* [Bloque de texto]:
┌──
PUNTA COCO

Una propuesta errada: Rolando Anguizola B.

Pienso que si Dios bajara del cielo para habitar en algún paraje del planeta Tierra, elegiría a Panamá y, con la humildad y la majestad que le es propia, señalaría a Punta Coco como su nueva morada, porque el sitio es un paraíso terrenal.

Este lugar de ensueño, con suaves vientos y playas de arena dorada, es el refugio de pescadores que llegan a sus costas para recuperar fuerzas y saciar la sed gracias al agua de los cocoteros que crecen lozanos, como toda la ubérrima naturaleza que se observa hasta donde alcanza la vista.

Punta Coco se ubica en la bahía de Panamá, en el extremo sur de la isla del Rey, la mayor del archipiélago de Las Perlas. Tiene un gran potencial turístico y pueblitos pintorescos a la espera de esa bolsa generosa e inteligente del desarrollo que debe llegar por obra del Estado.

Está muy cerca de la ciudad capital. Si se viaja en lancha se ubica a una distancia aproximada de 60 millas náuticas; si el viaje es por avión se llega en un abrir y cerrar de ojos a la pista del aeropuerto militar que los estadounidenses construyeron durante la II Guerra Mundial, y que hoy día está en manos del Servicio Nacional Aeronaval, ente que provee asistencia y vigilancia en el sur del archipiélago y en la costa darienita, ruta predilecta de la narcoguerrilla.

En Punta Coco hay asentamientos humanos como La Esmeralda y La Ensenada. Además de los isleños, el área es refugio y sustento para los pescadores de El Chorrillo, La Playita, Boca la Caja, Panamá Viejo, Coquira y otros puertecitos pesqueros más alejados como los de Aguadulce y Pedasí, cuyos marineros artesanales navegan en chingos y logran una pesca prodigiosa de corvinas, pargos, meros, sierras y dorados, entre otras especies.
└──
* [Información extraída]:
┌──
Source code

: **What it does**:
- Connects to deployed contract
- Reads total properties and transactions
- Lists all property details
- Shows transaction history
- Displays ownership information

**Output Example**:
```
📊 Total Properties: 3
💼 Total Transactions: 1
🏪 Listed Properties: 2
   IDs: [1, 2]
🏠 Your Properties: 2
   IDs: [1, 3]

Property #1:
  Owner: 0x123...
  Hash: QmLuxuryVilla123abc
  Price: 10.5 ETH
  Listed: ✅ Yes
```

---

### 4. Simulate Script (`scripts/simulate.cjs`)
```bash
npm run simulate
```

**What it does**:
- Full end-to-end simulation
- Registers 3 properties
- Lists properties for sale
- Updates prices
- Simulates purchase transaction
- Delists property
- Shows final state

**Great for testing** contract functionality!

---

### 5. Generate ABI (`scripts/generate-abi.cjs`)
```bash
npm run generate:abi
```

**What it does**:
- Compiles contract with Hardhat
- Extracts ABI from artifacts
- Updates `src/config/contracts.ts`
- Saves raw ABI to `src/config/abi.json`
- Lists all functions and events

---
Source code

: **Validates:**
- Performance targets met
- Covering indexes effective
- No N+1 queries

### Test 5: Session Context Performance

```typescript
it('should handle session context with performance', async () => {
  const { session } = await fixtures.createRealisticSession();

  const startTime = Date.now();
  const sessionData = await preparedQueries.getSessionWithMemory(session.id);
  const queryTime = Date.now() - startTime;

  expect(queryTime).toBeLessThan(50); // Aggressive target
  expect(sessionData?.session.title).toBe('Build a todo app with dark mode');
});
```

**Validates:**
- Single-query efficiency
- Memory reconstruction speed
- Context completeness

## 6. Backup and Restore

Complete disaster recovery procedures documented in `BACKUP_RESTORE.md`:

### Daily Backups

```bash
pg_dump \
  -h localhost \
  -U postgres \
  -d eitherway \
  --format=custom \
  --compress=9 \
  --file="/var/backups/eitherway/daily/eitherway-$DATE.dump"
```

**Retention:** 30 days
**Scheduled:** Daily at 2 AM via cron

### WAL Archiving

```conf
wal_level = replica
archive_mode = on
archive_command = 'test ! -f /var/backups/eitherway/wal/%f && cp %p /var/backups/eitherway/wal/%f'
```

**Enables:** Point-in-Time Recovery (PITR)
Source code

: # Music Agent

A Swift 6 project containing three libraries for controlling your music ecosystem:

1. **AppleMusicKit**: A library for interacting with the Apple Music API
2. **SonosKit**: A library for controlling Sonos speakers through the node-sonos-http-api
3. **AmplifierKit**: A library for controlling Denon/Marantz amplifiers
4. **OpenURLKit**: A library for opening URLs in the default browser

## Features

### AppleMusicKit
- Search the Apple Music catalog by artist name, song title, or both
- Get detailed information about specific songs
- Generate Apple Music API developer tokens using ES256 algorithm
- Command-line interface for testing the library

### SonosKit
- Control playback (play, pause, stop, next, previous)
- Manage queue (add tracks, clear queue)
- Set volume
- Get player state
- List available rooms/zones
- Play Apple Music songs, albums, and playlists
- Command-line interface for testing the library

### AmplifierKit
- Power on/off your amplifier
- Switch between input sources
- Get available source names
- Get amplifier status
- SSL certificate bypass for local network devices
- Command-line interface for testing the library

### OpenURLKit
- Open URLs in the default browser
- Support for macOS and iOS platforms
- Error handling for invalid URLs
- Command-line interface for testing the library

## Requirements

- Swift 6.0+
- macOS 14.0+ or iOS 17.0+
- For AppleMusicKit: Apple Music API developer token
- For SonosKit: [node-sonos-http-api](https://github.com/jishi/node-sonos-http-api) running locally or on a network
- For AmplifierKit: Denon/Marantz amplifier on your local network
└──
* [Sus tareas]:
1) ¿Concuerdan con el texto sobre Punta Coco estas afirmaciones? Responda sí o no a cada una y cite literalmente las palabras del texto que lo deciden.
(a) Punta Coco está en el extremo norte de la isla del Rey.
(b) Los estadounidenses construyeron la pista del aeropuerto militar durante la II Guerra Mundial.
(c) En lancha, Punta Coco queda a unas 60 millas náuticas de la capital.
2) Según el texto sobre Punta Coco, responda brevemente:
(a) ¿Cuál es la isla mayor del archipiélago de Las Perlas?
(b) ¿Qué ente tiene hoy en sus manos el aeropuerto militar?
(c) ¿En qué embarcaciones navegan los marineros artesanales?
3) Escriba la continuación del texto sobre Punta Coco a partir del punto en que termina.
Los registros no tienen ningún papel en lo que aquí se pide.

* [Respuestas por tarea]:
1)
(a) No: «en el extremo sur de la isla del Rey».
(b) Sí: «que los estadounidenses construyeron durante la II Guerra Mundial».
(c) Sí: «Si se viaja en lancha se ubica a una distancia aproximada de 60 millas náuticas».

2)
(a) La isla del Rey.
(b) El Servicio Nacional Aeronaval.
(c) En chingos.

3)
El lugar también tiene renombre porque sus lagunas de agua dulce son criaderos de patos salvajes, como el guichichí, otras aves nativas y especies migratorias que, por millones sobrevuelan la zona y forman figuras que opacan la belleza misma del cielo.

El espectáculo veraniego atrae garzas, cormoranes, pelícanos, paticuervos y tijeretas que engordan gracias a los abundantes cardúmenes de sardinas coloradas y anchovetas que también son el manjar de los delfines y las ballenas, que para esta época se avistan a diario, atraídas al golfo de cálidas aguas y abundantes comederos para sus crías.

Sin embargo, no es difícil destruir la obra divina. Así, algún personaje ignorante, mal informado o mal intencionado, al parecer, aconsejó y convenció al presidente Juan Carlos Varela de que al gobierno le conviene construir una cárcel de alta seguridad en Punta Coco. Los fantasmas de Coiba, Alcatraz, Islas Marías, Zanzíbar y de Papillon, en la isla del Diablo, están pendientes de su última palabra.